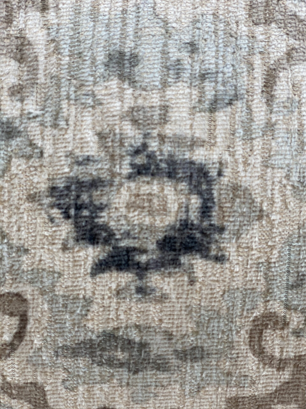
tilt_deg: -16.3
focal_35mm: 52
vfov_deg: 36.8
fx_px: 613
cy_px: 204
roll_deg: -2.3
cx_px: 153
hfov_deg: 28.0
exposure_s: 1/122
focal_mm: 6
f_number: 2
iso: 40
=====
Reproduce exactly the final stretch of the listing, starting at the line that contains "vfov_deg: 36.8" and ending with the last line.

RESPONSE:
vfov_deg: 36.8
fx_px: 613
cy_px: 204
roll_deg: -2.3
cx_px: 153
hfov_deg: 28.0
exposure_s: 1/122
focal_mm: 6
f_number: 2
iso: 40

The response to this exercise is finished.